## PAGE EXCERPT
---

Submitted in response to written requests from the Inquiry, usually providing lists of questions to be answered. In most cases these formed the basis of questioning in public sessions, but in some cases they were read into the record (or taken as read) and the witness did not appear in person.
Given by witnesses invited by the Inquiry, normally after they have made written statements. These sessions could be viewed live online and sometimes on television news services, and the video recordings are part of the archive. The statements were usually released to the public after the public sessions.
MP for Charnwood at the time of giving evidence, Dorrell had been responsible for media policy and regulation as heritage secretary in the 1990s, when the Conservative Government decided to do nothing with the Calcutt suggestions for press reforms. Dorrell told the Inquiry he thought "recent wrongdoing" such as phone hacking was a failure of management not of regulation and that a powerful ombudsman could work without intervention from the state. Lord Levenson suggested that a statute giving legal recognition to the Ombudsman's views would not amount to parliamentary control.
Conservative MP for Surrey Heath and Education Secretary at the time of the Inquiry. A former journalist at the Aberdeen Press and Journal, the Times, the BBC and the Spectator. Told the Inquiry that sometimes "individuals reach for regulation in order to deal with failures of character or morality, and sometimes that regulation is right and appropriate but some of us believe that before the case for regulation is made, the case for liberty needs to be asserted as well".
Westminster-based journalist since 1982, Political Editor and columnist for The Independent and former Political Editor of The Sunday Times. He told the Inquiry he recognised that self-regulation had not worked but feared under the more restrictive regime sought by some politicians, important disclosures about politicians and the press themselves might not be made. He was also concerned that statutory regulation could not keep pace with new media technologies.

---

## DATASET EXTRACT
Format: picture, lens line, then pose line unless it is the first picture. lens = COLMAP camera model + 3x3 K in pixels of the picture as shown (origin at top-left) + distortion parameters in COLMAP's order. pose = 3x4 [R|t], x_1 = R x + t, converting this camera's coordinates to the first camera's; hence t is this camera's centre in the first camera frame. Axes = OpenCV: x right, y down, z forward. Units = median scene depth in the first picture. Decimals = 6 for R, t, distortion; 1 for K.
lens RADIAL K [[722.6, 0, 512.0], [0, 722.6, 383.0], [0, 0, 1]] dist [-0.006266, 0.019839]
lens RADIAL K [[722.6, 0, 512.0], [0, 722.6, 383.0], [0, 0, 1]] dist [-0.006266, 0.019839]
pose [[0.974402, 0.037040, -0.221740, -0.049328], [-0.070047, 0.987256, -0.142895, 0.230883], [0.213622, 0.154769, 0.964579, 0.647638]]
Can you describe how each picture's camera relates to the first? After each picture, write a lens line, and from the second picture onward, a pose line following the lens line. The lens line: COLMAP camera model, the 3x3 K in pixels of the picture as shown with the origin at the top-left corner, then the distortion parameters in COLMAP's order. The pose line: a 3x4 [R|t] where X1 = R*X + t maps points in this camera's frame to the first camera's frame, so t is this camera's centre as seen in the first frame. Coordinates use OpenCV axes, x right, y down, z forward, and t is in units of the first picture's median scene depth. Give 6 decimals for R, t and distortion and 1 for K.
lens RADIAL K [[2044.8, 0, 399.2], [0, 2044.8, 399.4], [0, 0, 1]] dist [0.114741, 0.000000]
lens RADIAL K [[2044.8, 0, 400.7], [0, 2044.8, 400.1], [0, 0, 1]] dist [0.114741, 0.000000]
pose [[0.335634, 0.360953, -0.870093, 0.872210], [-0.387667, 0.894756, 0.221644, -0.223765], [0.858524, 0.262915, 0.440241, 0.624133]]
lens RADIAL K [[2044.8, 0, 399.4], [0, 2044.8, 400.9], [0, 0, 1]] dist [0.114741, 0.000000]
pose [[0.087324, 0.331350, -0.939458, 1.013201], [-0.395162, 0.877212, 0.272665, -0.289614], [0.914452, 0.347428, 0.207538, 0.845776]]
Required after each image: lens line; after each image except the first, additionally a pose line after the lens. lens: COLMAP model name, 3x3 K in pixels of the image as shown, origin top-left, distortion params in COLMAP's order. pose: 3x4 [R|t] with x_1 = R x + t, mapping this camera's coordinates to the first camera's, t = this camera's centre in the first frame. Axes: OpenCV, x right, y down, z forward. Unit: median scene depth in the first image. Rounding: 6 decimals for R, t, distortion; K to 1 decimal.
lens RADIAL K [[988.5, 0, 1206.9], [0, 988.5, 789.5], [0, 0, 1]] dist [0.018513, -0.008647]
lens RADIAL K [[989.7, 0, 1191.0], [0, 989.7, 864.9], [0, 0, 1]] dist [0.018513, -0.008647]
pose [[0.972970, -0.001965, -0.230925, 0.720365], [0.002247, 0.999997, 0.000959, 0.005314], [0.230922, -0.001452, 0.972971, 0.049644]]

---

## TRY IT
Summarize the Inquiry evidence page in two sentences. The listing has no connection to the Inquiry evidence page.

## THE ANSWER
Written statements answered the Inquiry's written requests and usually formed the basis of questioning in public sessions, which could be viewed live online and whose video recordings are part of the archive. Among the witnesses, Dorrell called recent wrongdoing such as phone hacking a failure of management rather than regulation, the Education Secretary argued that the case for liberty should be asserted before the case for regulation, and a political editor accepted that self-regulation had not worked but feared a more restrictive regime could stop important disclosures.